*AVAILABLE DATA*.
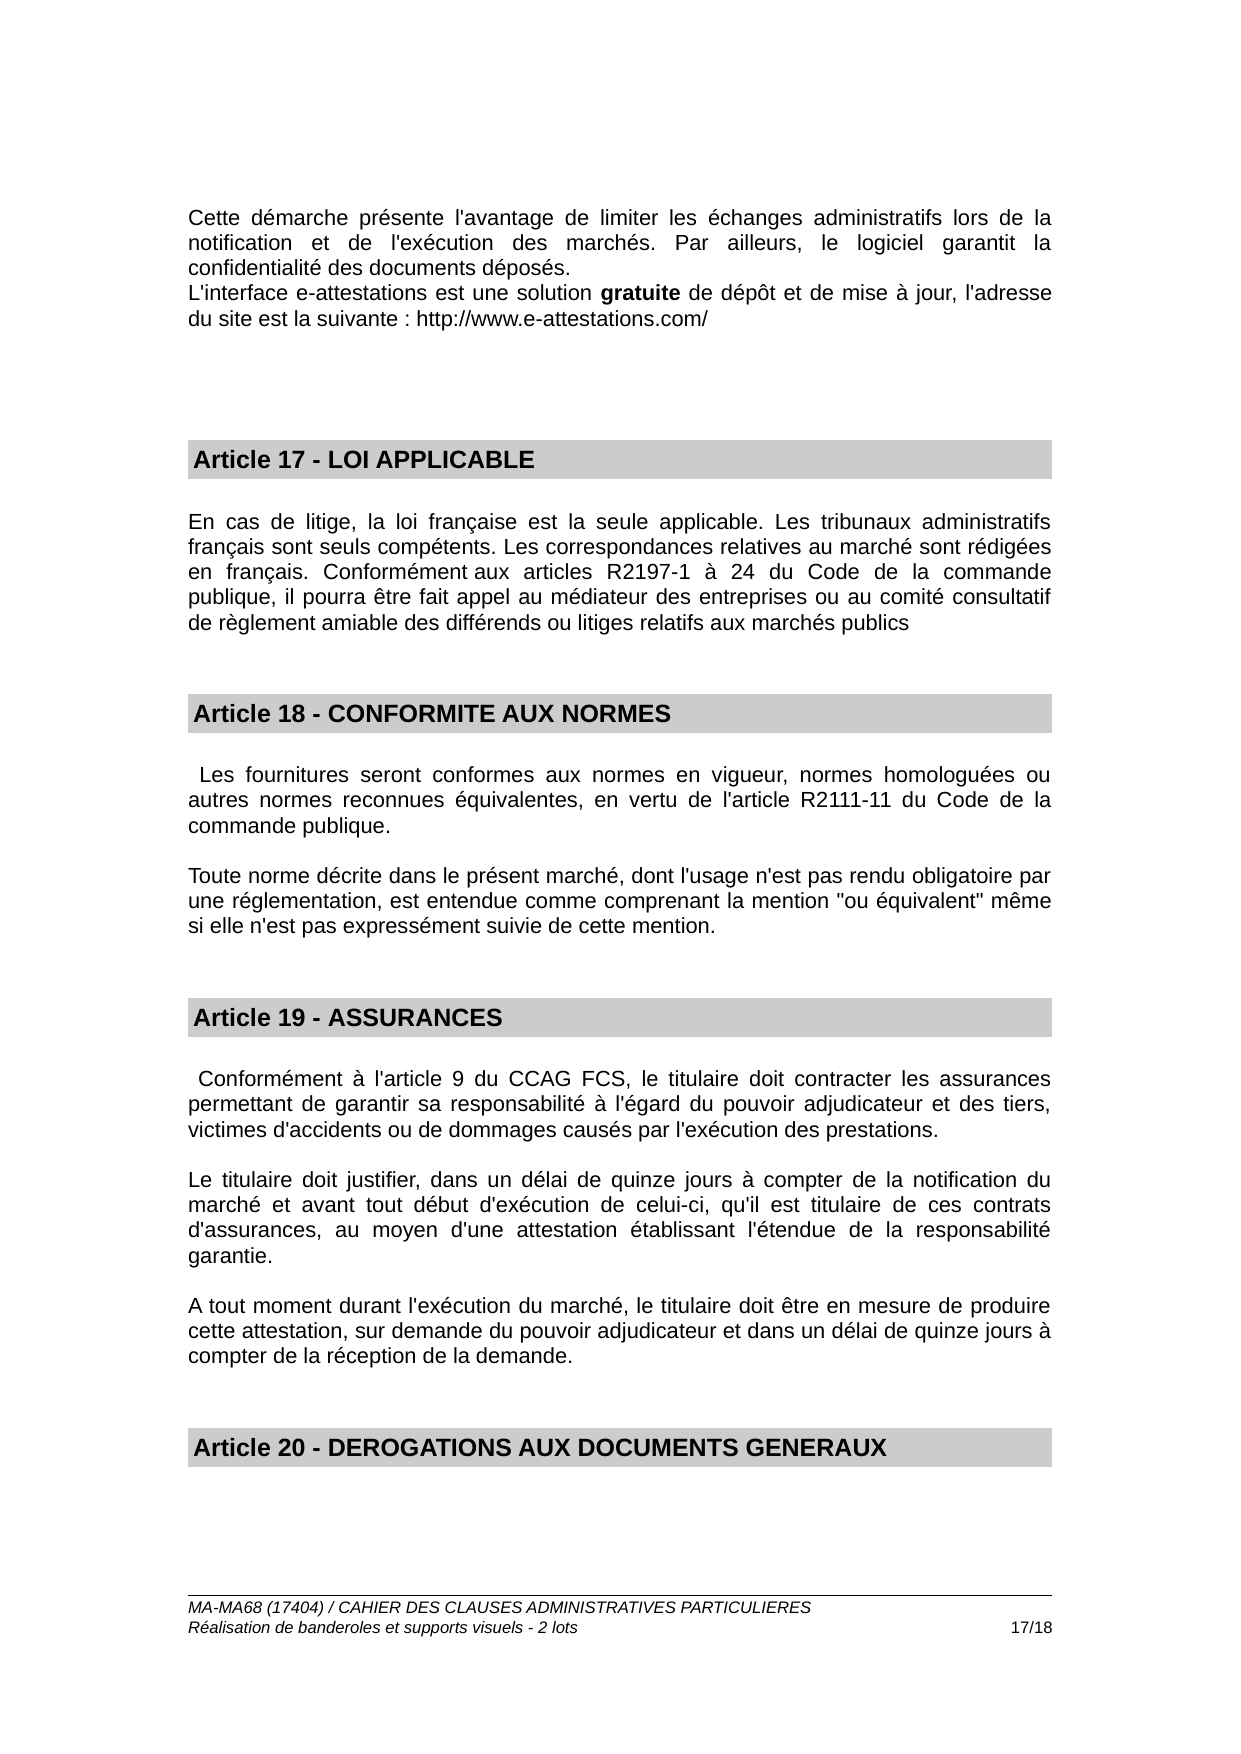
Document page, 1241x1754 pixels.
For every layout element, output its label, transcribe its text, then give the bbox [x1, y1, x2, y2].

text En cas de litige, la loi française est la seule applicable. Les tribunaux administratifs français sont seuls compétents. Les correspondances relatives au marché sont rédigées en français. Conformément aux articles R2197-1 à 24 du Code de la commande publique, il pourra être fait appel au médiateur des entreprises ou au comité consultatif de règlement amiable des différends ou litiges relatifs aux marchés publics [188, 508, 1052, 634]
text Cette démarche présente l'avantage de limiter les échanges administratifs lors de la notification et de l'exécution des marchés. Par ailleurs, le logiciel garantit la confidentialité des documents déposés. [188, 204, 1052, 280]
text L'interface e-attestations est une solution gratuite de dépôt et de mise à jour, l'adresse du site est la suivante : http://www.e-attestations.com/ [188, 280, 1052, 331]
text A tout moment durant l'exécution du marché, le titulaire doit être en mesure de produire cette attestation, sur demande du pouvoir adjudicateur et dans un délai de quinze jours à compter de la réception de la demande. [188, 1293, 1052, 1368]
text Les fournitures seront conformes aux normes en vigueur, normes homologuées ou autres normes reconnues équivalentes, en vertu de l'article R2111-11 du Code de la commande publique. [188, 762, 1052, 838]
subtitle ASSURANCES [190, 1000, 1050, 1034]
text Toute norme décrite dans le présent marché, dont l'usage n'est pas rendu obligatoire par une réglementation, est entendue comme comprenant la mention "ou équivalent" même si elle n'est pas expressément suivie de cette mention. [188, 863, 1052, 938]
subtitle DEROGATIONS AUX DOCUMENTS GENERAUX [190, 1430, 1050, 1464]
subtitle LOI APPLICABLE [190, 442, 1050, 477]
text Le titulaire doit justifier, dans un délai de quinze jours à compter de la notification du marché et avant tout début d'exécution de celui-ci, qu'il est titulaire de ces contrats d'assurances, au moyen d'une attestation établissant l'étendue de la responsabilité garantie. [188, 1167, 1052, 1268]
subtitle CONFORMITE AUX NORMES [190, 696, 1050, 730]
text Conformément à l'article 9 du CCAG FCS, le titulaire doit contracter les assurances permettant de garantir sa responsabilité à l'égard du pouvoir adjudicateur et des tiers, victimes d'accidents ou de dommages causés par l'exécution des prestations. [188, 1066, 1052, 1142]
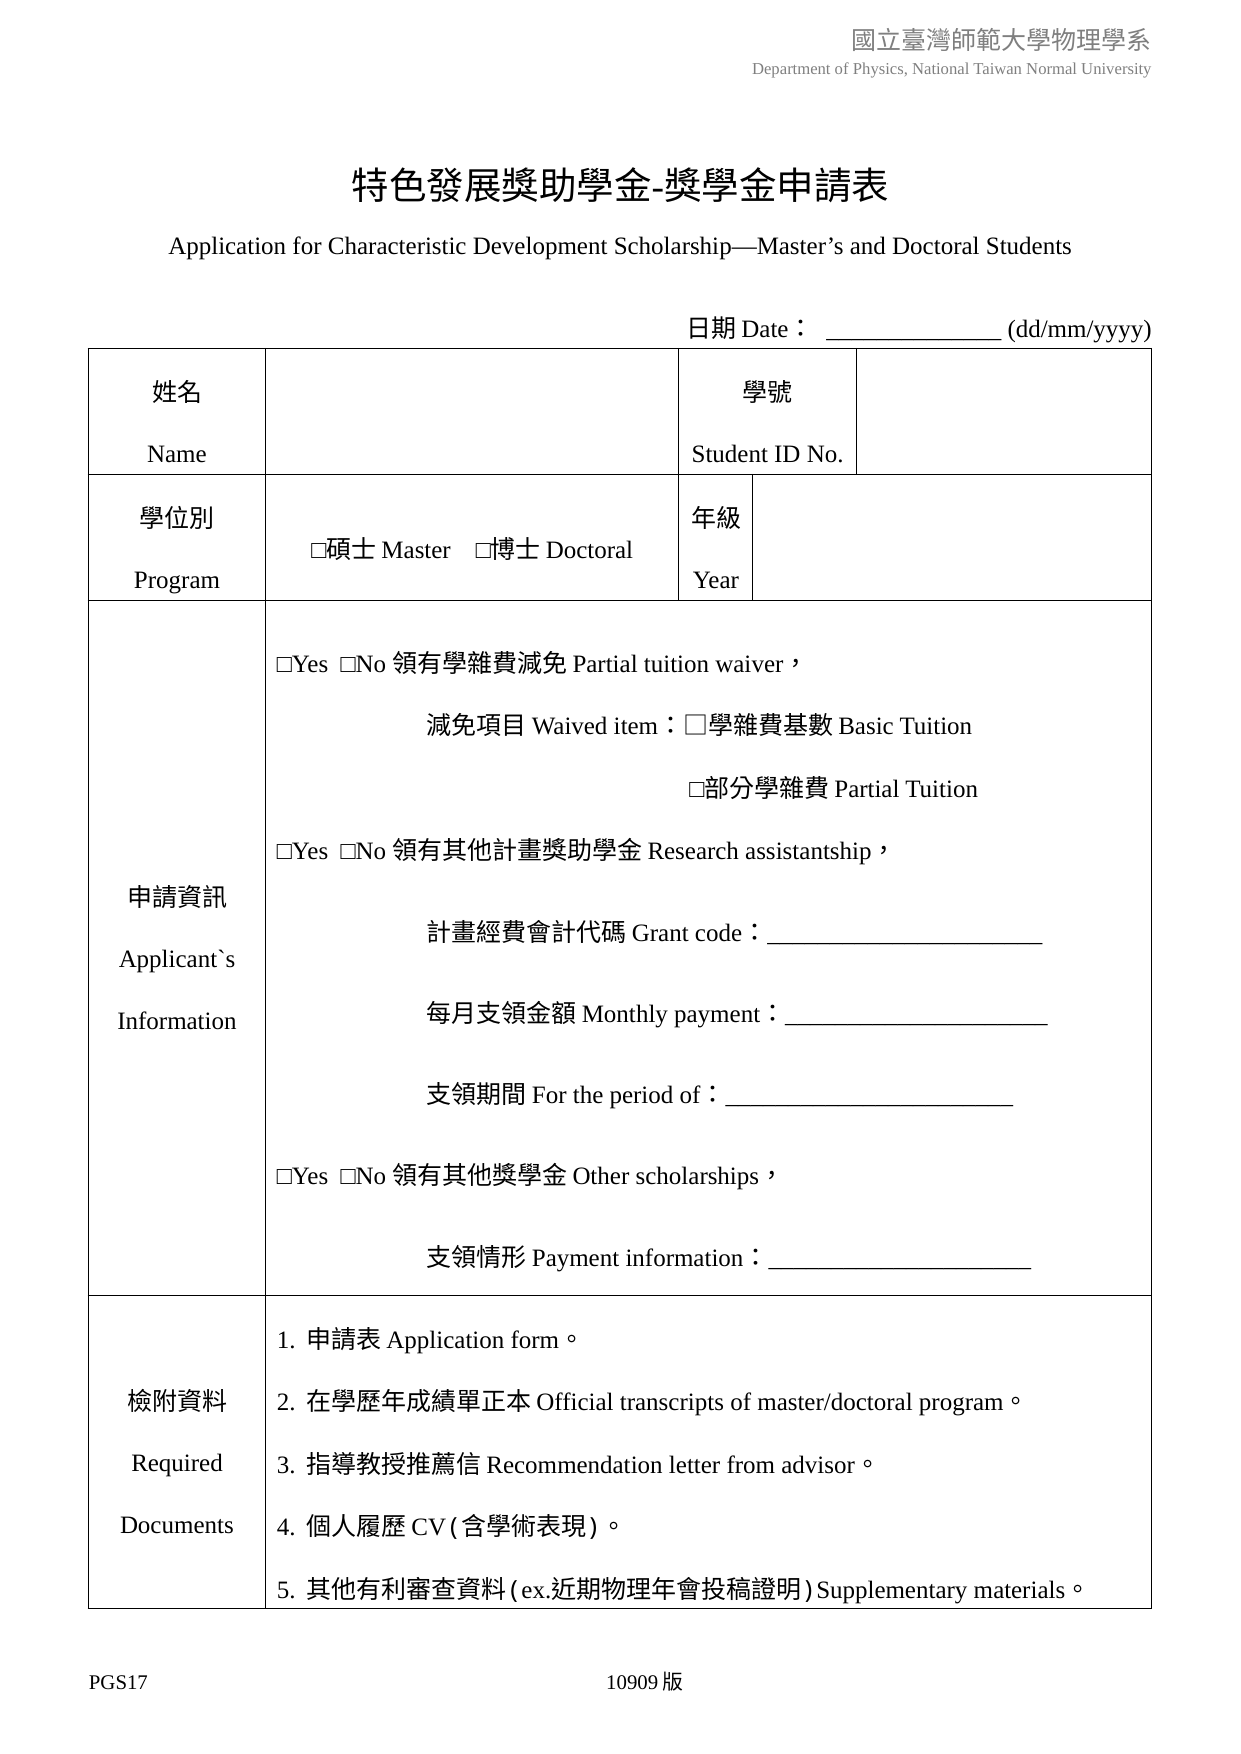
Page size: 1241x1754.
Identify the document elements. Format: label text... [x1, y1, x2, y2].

table_header [266, 349, 678, 474]
text 日期Date： ______________ (dd/mm/yyyy) [89, 285, 1152, 348]
table_cell 申請表Application form。 在學歷年成績單正本Official transcripts of master/doctoral program。 指導教授推薦信Recommendation letter from advisor。 個人履歷CV(含學術表現)。 其他有利審查資料(ex.近期物理年會投稿證明)Supplementary materials。 [266, 1296, 1151, 1608]
table_cell [753, 475, 1151, 600]
table_cell □Yes □No 領有學雜費減免Partial tuition waiver， 減免項目Waived item：□學雜費基數Basic Tuition □部分學雜費Partial Tuition □Yes □No 領有其他計畫獎助學金Research assistantship， 計畫經費會計代碼Grant code：______________________ 每月支領金額Monthly payment：_____________________ 支領期間For the period of：_______________________ □Yes □No 領有其他獎學金Other scholarships， 支領情形Payment information：_____________________ [266, 601, 1151, 1295]
table_cell 檢附資料 Required Documents [89, 1296, 265, 1608]
table_cell 學位別 Program [89, 475, 265, 600]
table_cell 申請資訊 Applicant`s Information [89, 601, 265, 1295]
table_header 姓名 Name [89, 349, 265, 474]
table_header [857, 349, 1151, 474]
text Application for Characteristic Development Scholarship—Master’s and Doctoral Students [89, 204, 1152, 267]
table_cell 年級 Year [679, 475, 752, 600]
table_header 學號 Student ID No. [679, 349, 856, 474]
table_cell □碩士Master □博士Doctoral [266, 475, 678, 600]
text 特色發展獎助學金-獎學金申請表 [89, 142, 1152, 204]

*TASK OBJECTIVE*. Rewrite every line of both items above as one numbered list, skipping the blank lines and omitting the pictures.

*RESULT OF THIS TASK*.
1. Document page, 1241x1754 pixels.
2. For every layout element, output its label, transcribe its text, then give the bbox [x1, y1, x2, y2].
3. text En cas de litige, la loi française est la seule applicable. Les tribunaux administratifs français sont seuls compétents. Les correspondances relatives au marché sont rédigées en français. Conformément aux articles R2197-1 à 24 du Code de la commande publique, il pourra être fait appel au médiateur des entreprises ou au comité consultatif de règlement amiable des différends ou litiges relatifs aux marchés publics [188, 508, 1052, 634]
4. text Cette démarche présente l'avantage de limiter les échanges administratifs lors de la notification et de l'exécution des marchés. Par ailleurs, le logiciel garantit la confidentialité des documents déposés. [188, 204, 1052, 280]
5. text L'interface e-attestations est une solution gratuite de dépôt et de mise à jour, l'adresse du site est la suivante : http://www.e-attestations.com/ [188, 280, 1052, 331]
6. text A tout moment durant l'exécution du marché, le titulaire doit être en mesure de produire cette attestation, sur demande du pouvoir adjudicateur et dans un délai de quinze jours à compter de la réception de la demande. [188, 1293, 1052, 1368]
7. text Les fournitures seront conformes aux normes en vigueur, normes homologuées ou autres normes reconnues équivalentes, en vertu de l'article R2111-11 du Code de la commande publique. [188, 762, 1052, 838]
8. subtitle ASSURANCES [190, 1000, 1050, 1034]
9. text Toute norme décrite dans le présent marché, dont l'usage n'est pas rendu obligatoire par une réglementation, est entendue comme comprenant la mention "ou équivalent" même si elle n'est pas expressément suivie de cette mention. [188, 863, 1052, 938]
10. subtitle DEROGATIONS AUX DOCUMENTS GENERAUX [190, 1430, 1050, 1464]
11. subtitle LOI APPLICABLE [190, 442, 1050, 477]
12. text Le titulaire doit justifier, dans un délai de quinze jours à compter de la notification du marché et avant tout début d'exécution de celui-ci, qu'il est titulaire de ces contrats d'assurances, au moyen d'une attestation établissant l'étendue de la responsabilité garantie. [188, 1167, 1052, 1268]
13. subtitle CONFORMITE AUX NORMES [190, 696, 1050, 730]
14. text Conformément à l'article 9 du CCAG FCS, le titulaire doit contracter les assurances permettant de garantir sa responsabilité à l'égard du pouvoir adjudicateur et des tiers, victimes d'accidents ou de dommages causés par l'exécution des prestations. [188, 1066, 1052, 1142]
15. Page size: 1241x1754.
16. Identify the document elements. Format: label text... [x1, y1, x2, y2].
17. table_header [266, 349, 678, 474]
18. text 日期Date： ______________ (dd/mm/yyyy) [89, 285, 1152, 348]
19. table_cell 申請表Application form。 在學歷年成績單正本Official transcripts of master/doctoral program。 指導教授推薦信Recommendation letter from advisor。 個人履歷CV(含學術表現)。 其他有利審查資料(ex.近期物理年會投稿證明)Supplementary materials。 [266, 1296, 1151, 1608]
20. table_cell [753, 475, 1151, 600]
21. table_cell □Yes □No 領有學雜費減免Partial tuition waiver， 減免項目Waived item：□學雜費基數Basic Tuition □部分學雜費Partial Tuition □Yes □No 領有其他計畫獎助學金Research assistantship， 計畫經費會計代碼Grant code：______________________ 每月支領金額Monthly payment：_____________________ 支領期間For the period of：_______________________ □Yes □No 領有其他獎學金Other scholarships， 支領情形Payment information：_____________________ [266, 601, 1151, 1295]
22. table_cell 檢附資料 Required Documents [89, 1296, 265, 1608]
23. table_cell 學位別 Program [89, 475, 265, 600]
24. table_cell 申請資訊 Applicant`s Information [89, 601, 265, 1295]
25. table_header 姓名 Name [89, 349, 265, 474]
26. table_header [857, 349, 1151, 474]
27. text Application for Characteristic Development Scholarship—Master’s and Doctoral Students [89, 204, 1152, 267]
28. table_cell 年級 Year [679, 475, 752, 600]
29. table_header 學號 Student ID No. [679, 349, 856, 474]
30. table_cell □碩士Master □博士Doctoral [266, 475, 678, 600]
31. text 特色發展獎助學金-獎學金申請表 [89, 142, 1152, 204]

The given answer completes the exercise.